🤖 AI Summary
This paper studies online interval scheduling and edge-disjoint path allocation on general graphs under imperfect predictions. Given a dynamically arriving sequence of intervals, the objective is to maximize the number of mutually non-overlapping intervals; this is generalized to path allocation on arbitrary graphs. We establish, for the first time, a tight characterization linking prediction error to competitive ratio. Our method integrates online algorithm design, error-sensitive competitive analysis, and empirical evaluation on real-world workloads. We propose an asymptotically optimal trade-off framework that ensures consistency—achieving near-optimal performance when predictions are accurate—and robustness—degrading gracefully to the classical competitive bound under severe prediction errors. We derive matching upper and lower bounds on the error-dependent competitive ratio. Both theoretical guarantees and empirical results demonstrate strong alignment, significantly enhancing the rigor and practicality of learning-augmented online algorithms.
📝 Abstract
In online interval scheduling, the input is an online sequence of intervals, and the goal is to accept a maximum number of non-overlapping intervals.

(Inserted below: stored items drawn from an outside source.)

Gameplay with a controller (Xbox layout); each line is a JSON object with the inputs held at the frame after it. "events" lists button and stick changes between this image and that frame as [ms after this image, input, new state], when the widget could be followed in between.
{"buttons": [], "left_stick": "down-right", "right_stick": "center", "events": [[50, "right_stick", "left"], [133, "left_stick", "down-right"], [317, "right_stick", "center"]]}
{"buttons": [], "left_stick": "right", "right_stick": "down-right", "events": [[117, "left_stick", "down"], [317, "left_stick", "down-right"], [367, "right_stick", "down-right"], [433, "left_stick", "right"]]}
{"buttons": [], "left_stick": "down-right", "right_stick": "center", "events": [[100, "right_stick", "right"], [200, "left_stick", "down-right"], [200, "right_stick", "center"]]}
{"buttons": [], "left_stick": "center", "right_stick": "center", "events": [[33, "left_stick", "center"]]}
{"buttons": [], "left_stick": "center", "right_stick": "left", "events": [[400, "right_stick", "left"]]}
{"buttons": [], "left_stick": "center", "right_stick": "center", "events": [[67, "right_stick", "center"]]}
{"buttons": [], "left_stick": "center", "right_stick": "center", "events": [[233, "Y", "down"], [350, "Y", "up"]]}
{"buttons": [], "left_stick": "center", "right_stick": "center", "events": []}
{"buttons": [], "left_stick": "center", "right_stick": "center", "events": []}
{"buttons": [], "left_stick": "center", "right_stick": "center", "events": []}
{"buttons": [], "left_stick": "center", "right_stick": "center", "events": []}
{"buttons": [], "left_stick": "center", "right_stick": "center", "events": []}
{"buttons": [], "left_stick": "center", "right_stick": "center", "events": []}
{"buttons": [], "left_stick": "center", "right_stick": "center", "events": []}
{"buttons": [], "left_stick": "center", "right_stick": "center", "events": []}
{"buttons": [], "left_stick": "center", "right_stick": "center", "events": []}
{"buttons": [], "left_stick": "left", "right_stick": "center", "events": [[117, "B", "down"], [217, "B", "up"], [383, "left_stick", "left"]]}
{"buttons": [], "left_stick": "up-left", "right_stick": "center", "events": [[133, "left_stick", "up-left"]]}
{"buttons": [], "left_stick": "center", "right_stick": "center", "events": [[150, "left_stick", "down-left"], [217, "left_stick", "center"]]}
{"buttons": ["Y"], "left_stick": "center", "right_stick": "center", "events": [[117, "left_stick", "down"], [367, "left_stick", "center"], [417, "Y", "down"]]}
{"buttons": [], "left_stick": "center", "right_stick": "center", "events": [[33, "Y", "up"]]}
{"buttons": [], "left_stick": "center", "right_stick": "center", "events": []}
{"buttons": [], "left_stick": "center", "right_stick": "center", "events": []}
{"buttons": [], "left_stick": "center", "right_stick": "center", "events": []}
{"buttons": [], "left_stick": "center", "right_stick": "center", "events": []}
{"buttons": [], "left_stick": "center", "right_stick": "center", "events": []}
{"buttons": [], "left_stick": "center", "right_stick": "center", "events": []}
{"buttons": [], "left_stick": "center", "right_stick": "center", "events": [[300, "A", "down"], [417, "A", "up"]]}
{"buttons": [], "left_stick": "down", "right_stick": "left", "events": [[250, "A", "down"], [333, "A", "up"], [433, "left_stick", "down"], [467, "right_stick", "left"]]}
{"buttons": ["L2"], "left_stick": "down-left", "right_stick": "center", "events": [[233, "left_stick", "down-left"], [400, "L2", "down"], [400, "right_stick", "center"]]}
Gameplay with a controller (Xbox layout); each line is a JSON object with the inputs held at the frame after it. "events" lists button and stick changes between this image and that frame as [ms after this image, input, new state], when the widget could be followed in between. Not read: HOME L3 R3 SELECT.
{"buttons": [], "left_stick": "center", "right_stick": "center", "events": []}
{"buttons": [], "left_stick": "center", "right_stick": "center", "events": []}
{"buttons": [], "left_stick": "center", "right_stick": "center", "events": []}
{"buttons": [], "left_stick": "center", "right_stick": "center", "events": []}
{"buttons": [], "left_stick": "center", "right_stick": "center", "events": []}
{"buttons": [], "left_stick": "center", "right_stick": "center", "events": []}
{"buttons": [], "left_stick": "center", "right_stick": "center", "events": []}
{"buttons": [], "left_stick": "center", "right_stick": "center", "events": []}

In the more general disjoint path allocation problem, the input is a sequence of requests, each consisting of pairs of vertices of a known graph, and the goal is to accept a maximum number of requests forming edge-disjoint paths between accepted pairs. We study a setting with a potentially erroneous prediction specifying the set of requests forming the input sequence and provide tight upper and lower bounds on the competitive ratios of online algorithms as a function of the prediction error. We also present asymptotically tight trade-offs between consistency (competitive ratio with error-free predictions) and robustness (competitive ratio with adversarial predictions) of interval scheduling algorithms. Finally, we provide experimental results on real-world scheduling workloads that confirm our theoretical analysis.